• ACTIVITY 1
Transcribe the part of the court opinion between "Argued and Submitted" and "Lefkow, * District Judge.", inclusive.
• ACTIVITY 2
Answer these questions from the court opinion:
(a) What is the appeals court case number?
(b) In what city was the case argued and submitted?
(c) On what date was the opinion filed?
• ACTIVITY 3
In one to three sentences, explain how the court opinion shows that the case reached the Ninth Circuit.

• PASSAGE SHOWN
"""

Court Opinion

ID: 4305748
Source: CourtListenerOpinion
Date Created: 2018-08-21 17:00:50.864393+00
Date Added: 2024-06-11T14:37:12.330780
License: Public Domain

FOR PUBLICATION

   UNITED STATES COURT OF APPEALS
        FOR THE NINTH CIRCUIT

 UNITED STATES OF AMERICA,                       No. 17-30055
                  Plaintiff-Appellee,
                                                    D.C. No.
                     v.                          1:14-cr-00457-
                                                     MC-1
 GERALD THOMAS SCHRAM,
             Defendant-Appellant.                  OPINION

        Appeal from the United States District Court
                  for the District of Oregon
        Michael J. McShane, District Judge, Presiding

             Argued and Submitted July 11, 2018
                     Portland, Oregon

                     Filed August 21, 2018

    Before: Kim McLane Wardlaw and John B. Owens,
    Circuit Judges, and Joan H. Lefkow, * District Judge.

"""

• SUPPLIED INFORMATION
"""

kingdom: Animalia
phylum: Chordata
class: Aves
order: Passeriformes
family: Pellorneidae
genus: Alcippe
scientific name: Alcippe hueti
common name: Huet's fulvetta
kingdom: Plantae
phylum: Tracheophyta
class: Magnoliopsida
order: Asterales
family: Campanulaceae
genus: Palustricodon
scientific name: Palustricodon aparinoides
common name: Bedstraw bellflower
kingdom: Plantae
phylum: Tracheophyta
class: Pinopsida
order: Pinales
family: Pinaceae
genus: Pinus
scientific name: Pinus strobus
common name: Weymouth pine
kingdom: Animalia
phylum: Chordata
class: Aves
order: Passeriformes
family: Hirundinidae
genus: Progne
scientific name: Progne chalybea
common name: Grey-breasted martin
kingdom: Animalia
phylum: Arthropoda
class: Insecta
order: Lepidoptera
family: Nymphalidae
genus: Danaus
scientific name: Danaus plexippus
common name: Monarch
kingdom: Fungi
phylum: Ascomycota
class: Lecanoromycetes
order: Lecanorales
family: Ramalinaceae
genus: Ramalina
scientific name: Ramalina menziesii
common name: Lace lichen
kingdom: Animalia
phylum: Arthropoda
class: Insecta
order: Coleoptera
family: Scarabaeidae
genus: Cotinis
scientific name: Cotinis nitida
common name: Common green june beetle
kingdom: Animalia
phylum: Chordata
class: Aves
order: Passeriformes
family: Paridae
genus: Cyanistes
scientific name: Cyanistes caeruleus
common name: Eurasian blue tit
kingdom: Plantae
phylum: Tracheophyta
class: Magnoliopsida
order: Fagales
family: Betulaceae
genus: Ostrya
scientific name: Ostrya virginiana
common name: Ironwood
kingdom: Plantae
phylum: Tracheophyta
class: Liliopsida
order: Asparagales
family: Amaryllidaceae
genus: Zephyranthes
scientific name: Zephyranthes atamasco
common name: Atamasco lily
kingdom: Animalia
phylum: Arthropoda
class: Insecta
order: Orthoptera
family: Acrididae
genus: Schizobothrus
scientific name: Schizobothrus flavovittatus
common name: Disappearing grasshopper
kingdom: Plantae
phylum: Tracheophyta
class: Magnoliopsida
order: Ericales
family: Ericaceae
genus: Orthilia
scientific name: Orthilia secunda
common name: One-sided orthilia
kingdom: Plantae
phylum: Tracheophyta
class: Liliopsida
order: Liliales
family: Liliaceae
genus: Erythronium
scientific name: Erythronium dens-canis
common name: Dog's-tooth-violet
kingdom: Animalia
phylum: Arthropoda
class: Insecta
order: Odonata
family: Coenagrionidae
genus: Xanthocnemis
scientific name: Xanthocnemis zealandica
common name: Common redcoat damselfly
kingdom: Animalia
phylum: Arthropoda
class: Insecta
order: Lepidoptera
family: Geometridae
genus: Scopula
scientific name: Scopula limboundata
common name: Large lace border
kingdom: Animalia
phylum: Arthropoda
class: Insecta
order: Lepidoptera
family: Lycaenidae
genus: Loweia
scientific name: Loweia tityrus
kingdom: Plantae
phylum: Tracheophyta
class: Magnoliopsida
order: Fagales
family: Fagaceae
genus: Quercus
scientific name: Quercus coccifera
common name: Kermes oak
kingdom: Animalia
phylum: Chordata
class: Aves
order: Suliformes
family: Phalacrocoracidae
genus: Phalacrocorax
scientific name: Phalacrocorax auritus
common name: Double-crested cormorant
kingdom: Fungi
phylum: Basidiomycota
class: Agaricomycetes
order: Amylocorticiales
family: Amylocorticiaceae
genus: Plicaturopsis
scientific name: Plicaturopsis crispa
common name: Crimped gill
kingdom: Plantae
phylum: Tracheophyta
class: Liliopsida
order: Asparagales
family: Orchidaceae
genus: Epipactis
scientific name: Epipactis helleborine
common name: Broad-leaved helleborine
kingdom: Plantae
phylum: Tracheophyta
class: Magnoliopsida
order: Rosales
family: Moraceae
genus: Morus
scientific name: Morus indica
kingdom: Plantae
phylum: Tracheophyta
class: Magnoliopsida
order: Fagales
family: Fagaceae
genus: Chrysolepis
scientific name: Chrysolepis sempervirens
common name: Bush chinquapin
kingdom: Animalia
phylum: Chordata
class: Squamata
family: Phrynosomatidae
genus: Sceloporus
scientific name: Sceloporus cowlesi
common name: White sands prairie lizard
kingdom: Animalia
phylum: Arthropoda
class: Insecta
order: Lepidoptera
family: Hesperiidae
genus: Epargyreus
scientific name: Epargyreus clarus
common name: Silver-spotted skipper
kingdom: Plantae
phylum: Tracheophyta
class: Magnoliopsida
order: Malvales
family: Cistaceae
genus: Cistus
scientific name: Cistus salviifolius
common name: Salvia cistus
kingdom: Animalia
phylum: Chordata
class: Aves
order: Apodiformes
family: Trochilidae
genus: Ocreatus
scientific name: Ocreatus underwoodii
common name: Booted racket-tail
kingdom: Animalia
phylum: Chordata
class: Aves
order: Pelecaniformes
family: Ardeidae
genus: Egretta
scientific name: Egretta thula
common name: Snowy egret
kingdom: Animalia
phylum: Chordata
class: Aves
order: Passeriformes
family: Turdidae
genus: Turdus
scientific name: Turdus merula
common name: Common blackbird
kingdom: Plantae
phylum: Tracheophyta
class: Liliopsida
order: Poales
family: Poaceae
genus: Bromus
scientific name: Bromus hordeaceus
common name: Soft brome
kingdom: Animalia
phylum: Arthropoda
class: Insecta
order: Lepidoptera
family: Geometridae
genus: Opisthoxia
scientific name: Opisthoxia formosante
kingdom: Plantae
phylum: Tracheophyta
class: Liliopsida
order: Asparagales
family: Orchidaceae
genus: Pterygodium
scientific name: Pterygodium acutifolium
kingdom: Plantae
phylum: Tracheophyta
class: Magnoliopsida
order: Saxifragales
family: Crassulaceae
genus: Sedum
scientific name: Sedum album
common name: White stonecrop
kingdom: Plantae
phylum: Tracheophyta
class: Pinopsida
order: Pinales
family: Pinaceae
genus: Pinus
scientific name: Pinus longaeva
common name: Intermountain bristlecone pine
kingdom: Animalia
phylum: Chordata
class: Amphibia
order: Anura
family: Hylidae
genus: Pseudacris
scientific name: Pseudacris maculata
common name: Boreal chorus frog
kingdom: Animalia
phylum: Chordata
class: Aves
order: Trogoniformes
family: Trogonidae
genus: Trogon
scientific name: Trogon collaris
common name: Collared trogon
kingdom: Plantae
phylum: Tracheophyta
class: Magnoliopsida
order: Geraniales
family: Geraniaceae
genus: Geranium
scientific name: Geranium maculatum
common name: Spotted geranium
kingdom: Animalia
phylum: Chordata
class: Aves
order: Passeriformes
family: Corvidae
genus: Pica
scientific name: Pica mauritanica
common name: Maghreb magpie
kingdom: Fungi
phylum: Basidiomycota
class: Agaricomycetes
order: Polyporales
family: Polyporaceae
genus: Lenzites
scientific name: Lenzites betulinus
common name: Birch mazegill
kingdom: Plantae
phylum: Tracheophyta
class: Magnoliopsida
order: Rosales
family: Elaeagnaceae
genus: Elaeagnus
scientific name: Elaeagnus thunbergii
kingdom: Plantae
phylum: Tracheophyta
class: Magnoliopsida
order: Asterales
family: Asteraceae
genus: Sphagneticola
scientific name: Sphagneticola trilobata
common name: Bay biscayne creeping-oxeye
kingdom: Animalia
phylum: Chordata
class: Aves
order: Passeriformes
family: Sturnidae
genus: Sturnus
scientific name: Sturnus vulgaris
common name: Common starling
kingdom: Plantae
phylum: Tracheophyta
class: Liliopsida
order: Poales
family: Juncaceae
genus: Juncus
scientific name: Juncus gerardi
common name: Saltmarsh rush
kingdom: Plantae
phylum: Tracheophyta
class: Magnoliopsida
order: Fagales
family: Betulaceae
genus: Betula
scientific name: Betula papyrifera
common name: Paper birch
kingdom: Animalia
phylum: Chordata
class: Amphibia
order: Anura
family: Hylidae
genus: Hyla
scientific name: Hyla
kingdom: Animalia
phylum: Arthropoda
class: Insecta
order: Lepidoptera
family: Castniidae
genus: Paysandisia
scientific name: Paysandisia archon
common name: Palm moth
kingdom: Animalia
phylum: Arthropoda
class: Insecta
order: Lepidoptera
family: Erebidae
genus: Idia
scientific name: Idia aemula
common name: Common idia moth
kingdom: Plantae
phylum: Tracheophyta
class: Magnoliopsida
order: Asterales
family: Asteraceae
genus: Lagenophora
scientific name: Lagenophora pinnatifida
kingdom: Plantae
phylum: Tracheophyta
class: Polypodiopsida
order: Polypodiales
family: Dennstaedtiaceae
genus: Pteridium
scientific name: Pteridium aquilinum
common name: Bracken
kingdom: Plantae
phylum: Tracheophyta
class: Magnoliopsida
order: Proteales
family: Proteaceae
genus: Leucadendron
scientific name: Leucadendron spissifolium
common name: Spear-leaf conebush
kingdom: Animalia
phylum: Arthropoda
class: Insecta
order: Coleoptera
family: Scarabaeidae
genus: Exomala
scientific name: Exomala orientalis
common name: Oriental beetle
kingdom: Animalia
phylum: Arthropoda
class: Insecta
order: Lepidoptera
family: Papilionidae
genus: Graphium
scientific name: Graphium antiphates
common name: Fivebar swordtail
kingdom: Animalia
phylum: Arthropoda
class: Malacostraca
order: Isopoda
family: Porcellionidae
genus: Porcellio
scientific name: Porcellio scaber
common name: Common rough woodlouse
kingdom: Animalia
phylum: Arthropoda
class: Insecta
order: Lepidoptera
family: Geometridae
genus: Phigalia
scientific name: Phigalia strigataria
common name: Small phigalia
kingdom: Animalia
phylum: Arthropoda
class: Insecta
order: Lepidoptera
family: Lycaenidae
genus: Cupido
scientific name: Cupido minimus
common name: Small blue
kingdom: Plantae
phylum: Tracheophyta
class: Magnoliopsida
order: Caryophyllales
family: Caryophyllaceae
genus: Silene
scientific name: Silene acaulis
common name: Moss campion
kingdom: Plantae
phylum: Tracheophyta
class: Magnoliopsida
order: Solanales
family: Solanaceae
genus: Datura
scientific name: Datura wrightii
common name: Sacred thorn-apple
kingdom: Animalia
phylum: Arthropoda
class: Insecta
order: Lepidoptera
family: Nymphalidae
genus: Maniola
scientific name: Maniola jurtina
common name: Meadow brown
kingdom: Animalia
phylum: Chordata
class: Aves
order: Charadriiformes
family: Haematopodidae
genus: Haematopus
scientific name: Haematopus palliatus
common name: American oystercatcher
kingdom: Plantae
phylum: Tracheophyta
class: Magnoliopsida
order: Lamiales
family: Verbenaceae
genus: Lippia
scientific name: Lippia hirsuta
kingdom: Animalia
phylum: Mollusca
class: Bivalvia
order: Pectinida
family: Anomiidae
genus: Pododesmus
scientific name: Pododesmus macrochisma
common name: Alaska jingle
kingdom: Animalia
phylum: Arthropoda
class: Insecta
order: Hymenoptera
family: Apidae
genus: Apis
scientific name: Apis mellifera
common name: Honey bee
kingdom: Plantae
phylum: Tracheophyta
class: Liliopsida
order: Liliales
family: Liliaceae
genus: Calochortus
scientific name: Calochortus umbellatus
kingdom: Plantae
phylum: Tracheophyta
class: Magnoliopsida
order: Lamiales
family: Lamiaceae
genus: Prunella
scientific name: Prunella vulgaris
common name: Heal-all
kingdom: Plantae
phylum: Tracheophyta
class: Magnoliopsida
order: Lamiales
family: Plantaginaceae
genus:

"""

• ANSWER 1
Argued and Submitted July 11, 2018
                     Portland, Oregon

                     Filed August 21, 2018

    Before: Kim McLane Wardlaw and John B. Owens,
    Circuit Judges, and Joan H. Lefkow, * District Judge.

• ANSWER 2
(a) No. 17-30055
(b) Portland, Oregon
(c) August 21, 2018

• ANSWER 3
The case is an appeal from the United States District Court for the District of Oregon, where District Judge Michael J. McShane presided. Gerald Thomas Schram, the defendant below, brought the appeal as Defendant-Appellant against the United States as Plaintiff-Appellee.